Kevin Divney, Chief Investment Officer for Putnam New Opportunities Fund, told CNBC’s “Squawk Box” that consumer spending may not be cyclical.
If so, that could smooth out the bumps in market performance and suggests the current rally will continue.
“Is the consumer cyclical?” Divney said Thursday. “I think business cycles are certainly evident and maybe the consumer pulls back because of employment or wage pressure. But maybe the consumer isn’t cyclical. When you think about how people spend each year – and when the economy has 95% of the (workforce) employed – people are going to shop and buy things to try to make their lives better. I think that has been the disconnect between what we saw in the last economic slowdown – the consumer got us through when capital expenditure (for business) began to decelerate quite a bit.”

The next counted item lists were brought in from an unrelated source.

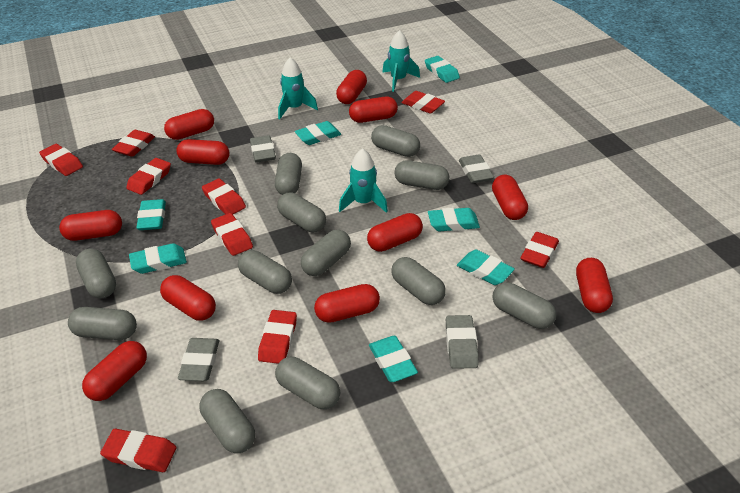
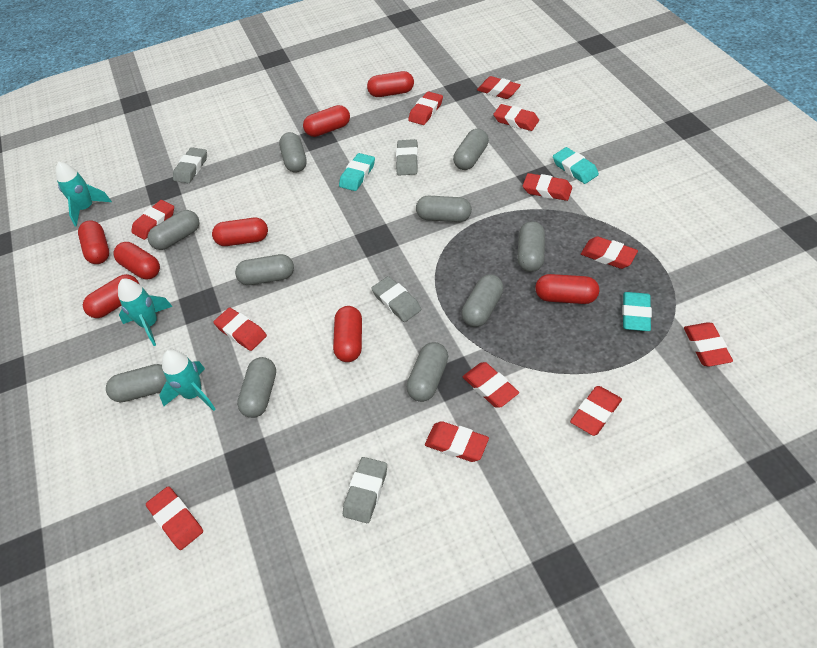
grey capsule: 12 -> 10
red capsule: 11 -> 8
red eraser: 9 -> 12
turquoise eraser: 7 -> 3

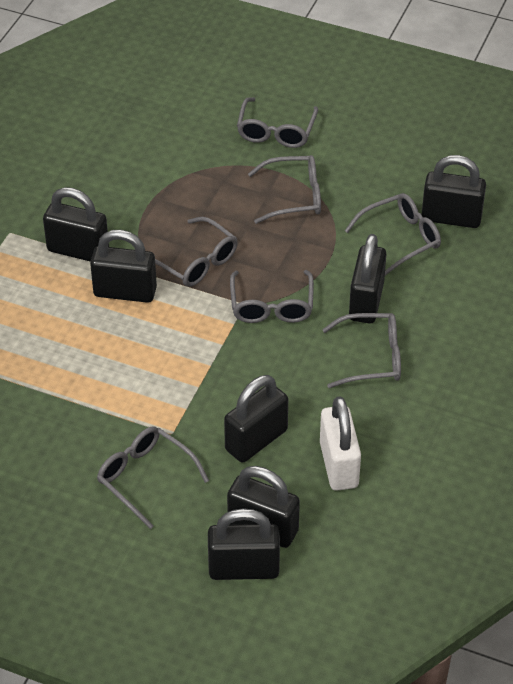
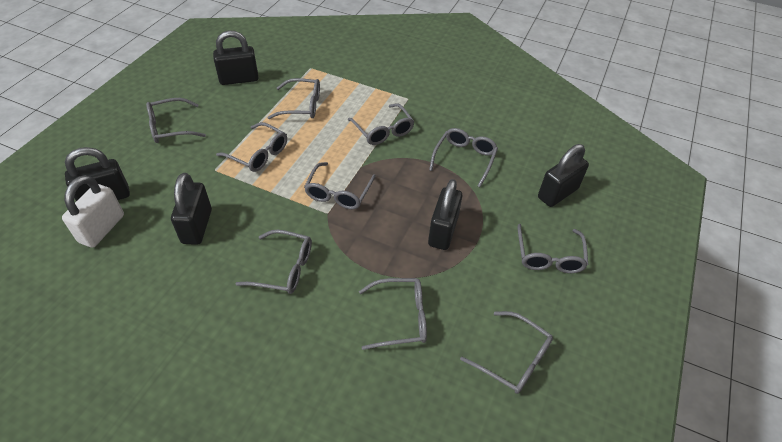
black padlock: 7 -> 5
grey glasses: 7 -> 10

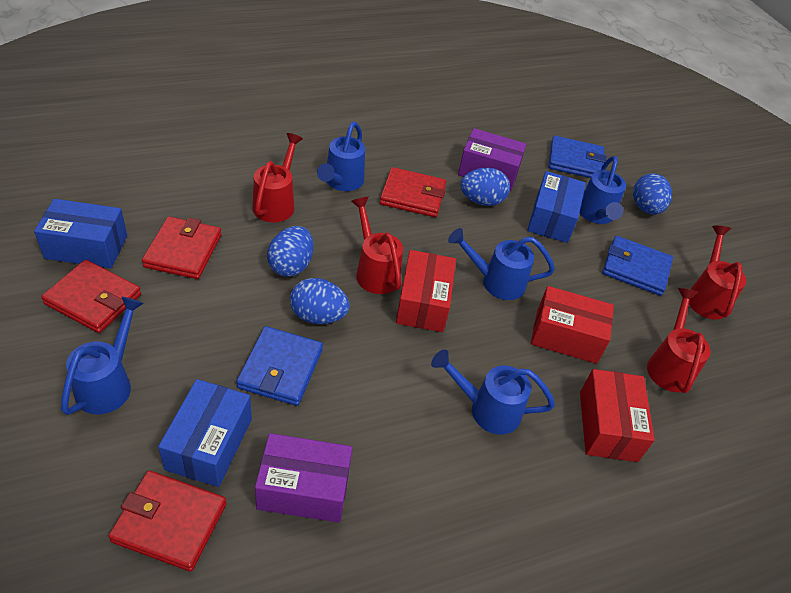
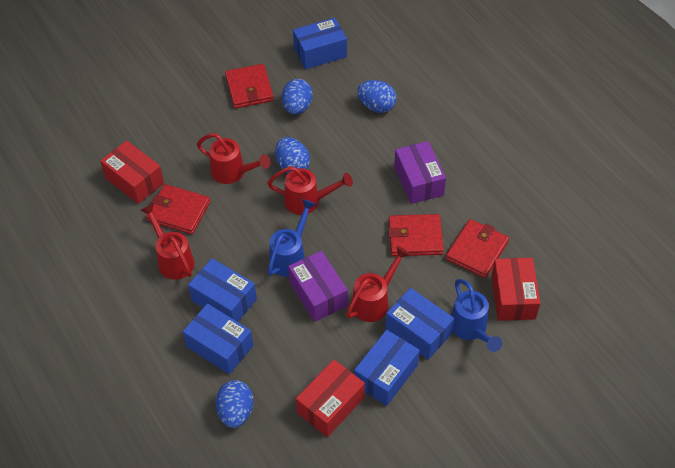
blue box: 3 -> 5
blue wallet: 3 -> 0
blue watering can: 5 -> 2

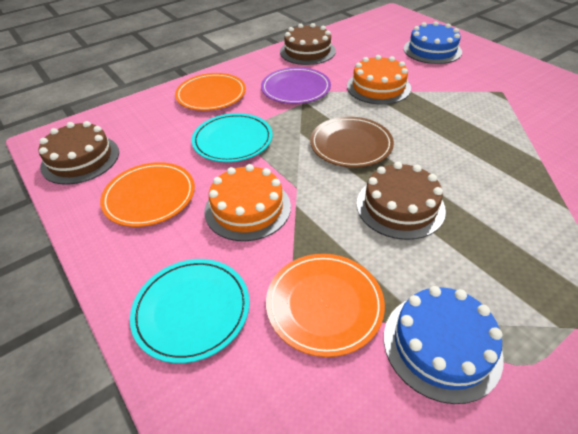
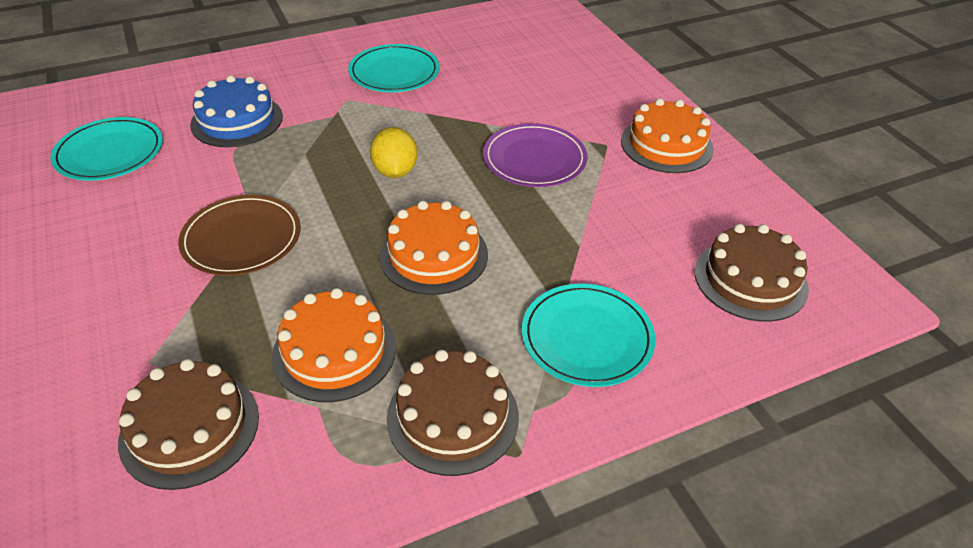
blue cake: 2 -> 1
orange cake: 2 -> 3
orange plate: 3 -> 0
turquoise plate: 2 -> 3
yellow lemon: 0 -> 1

Consumers are now global, and share an affinity for top brands such as Apple’s iPod or Nike sneakers.
“Integration of the (world’s) economies makes the cycle less volatile because a lot of the U.S. companies have made manufacturing costs cheaper by doing things in China, Mexico and elsewhere,” Divney said. “I think U.S. companies lead in brand recognition and that’s reduced the volatility because we still see great growth outside the U.S.”
He said earnings of retail companies will grow about 10% this year.
On Wednesday, the Dow Jones Industrial Average, Wilshire 5000 and the Russell 2000 hit new highs.
“I don’t think the consumer is slowing down,” Divney said.